Darlene Torbenson, a leader of the North Amherst Residents Coalition, called the findings "a tool and a starting point, not a bible."

"It means there will be more careful development in Amherst because the town and the residents don't want to see this (foundation and home damage) propagated in the future," she said.

Torbenson also said residents affected by the foundation problems are not looking for who's at fault. "We need to understand what has happened, but at this point, the focus and the goal must be to get some funds to help homeowners," she said.

Among other problems, the study team noted that more than 90 percent of the homes they inspected lacked "adequate lateral support" at the tops of basement walls.

And while no single factor can account for all the damages that have affected an estimated 1,100 Amherst homes to date, the report listed potential causes that include: expansive soils, marginal designs, poor construction, and "inadequate observation and documentation" of foundations as they were being constructed.

The report is expected to become final after the Corps of Engineers takes comments from town officials, homeowners, builders and others involved in the study.
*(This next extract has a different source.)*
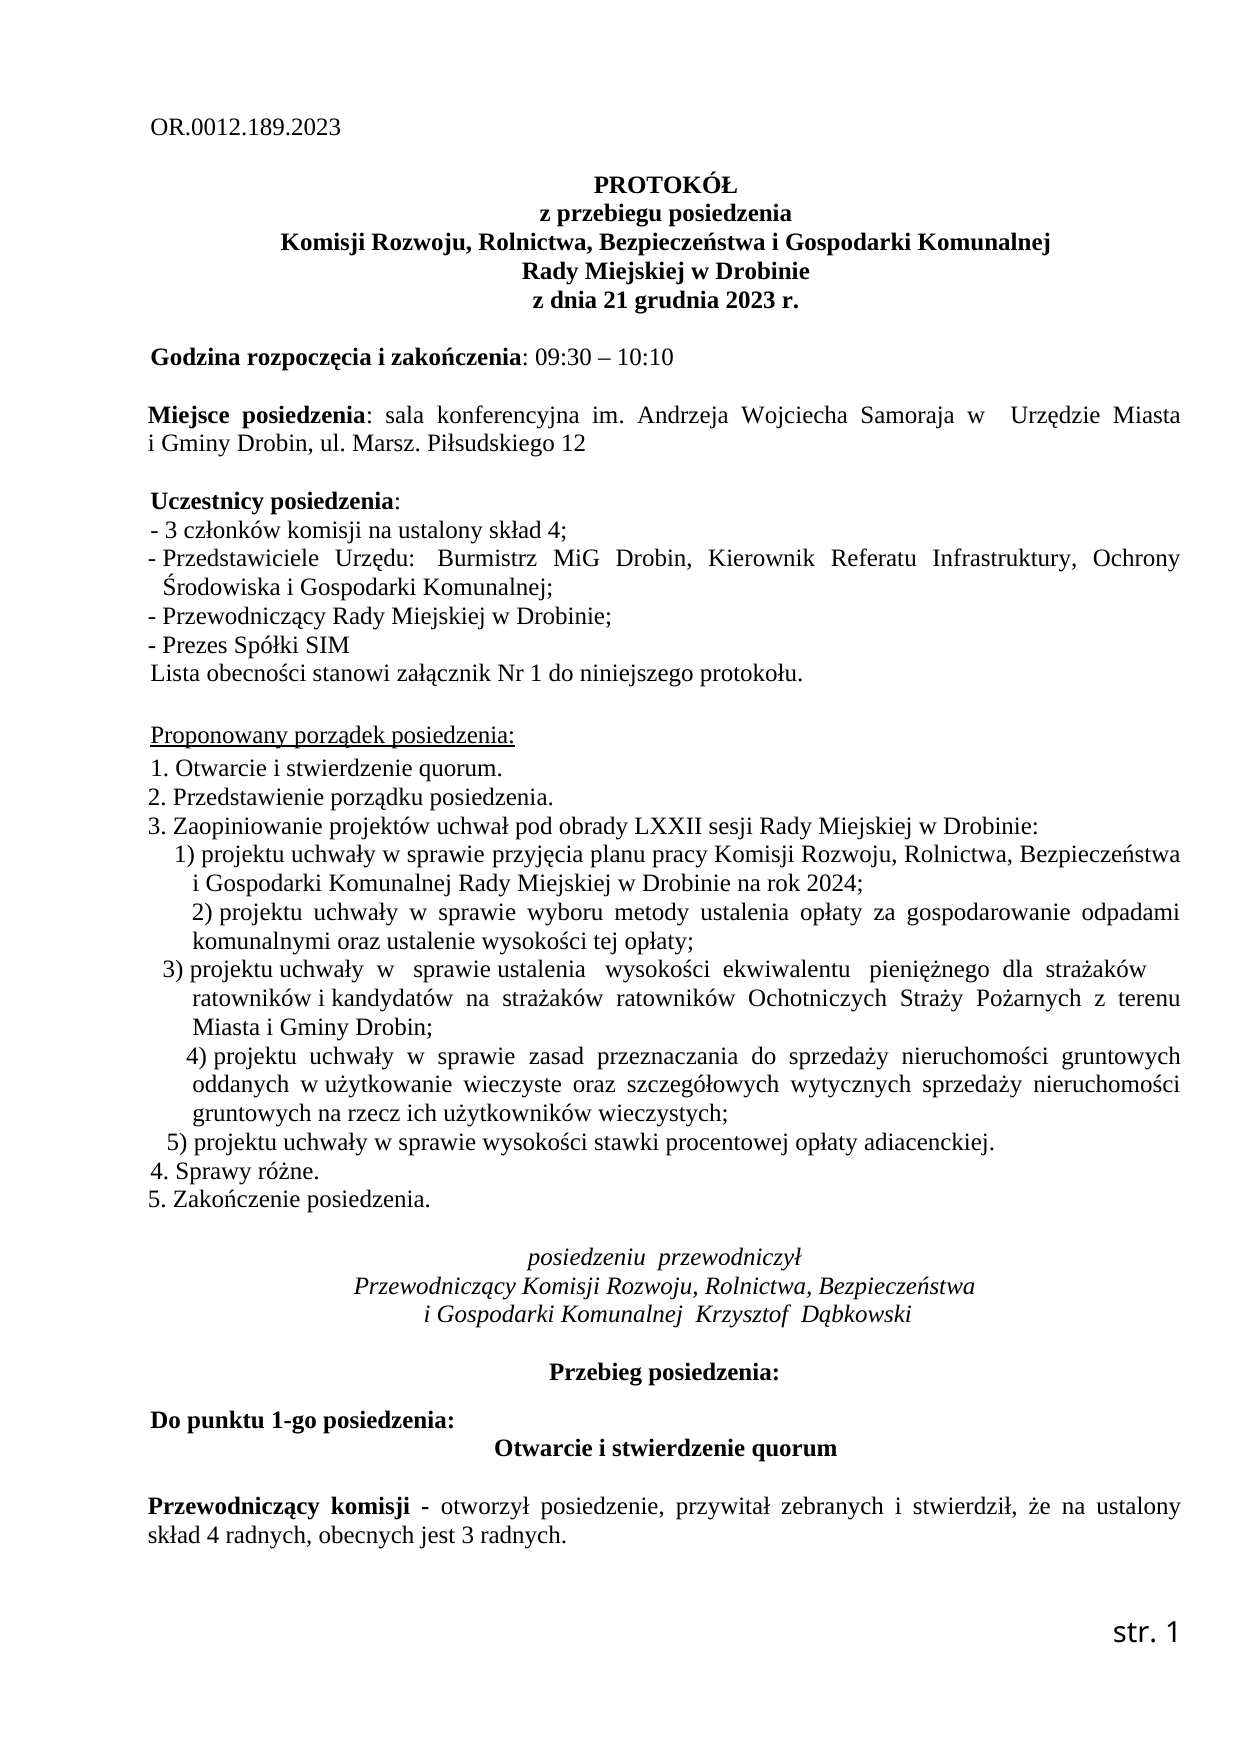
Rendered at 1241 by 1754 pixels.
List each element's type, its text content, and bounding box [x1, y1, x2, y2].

The study team also found fault with some foundation repairs, which can cost as much as $60,000 or more for some homes, saying future repair work should be subject to the same guidelines as new construction.

It also recommends that North Amherst residents inspect their basements at least twice a year and hire a licensed engineer to diagnose problems that they find.

Amherst officials also should sponsor a soils workshop, set up a Web site to exchange information and develop a homeowners guide to deal with problem soils, the study team said.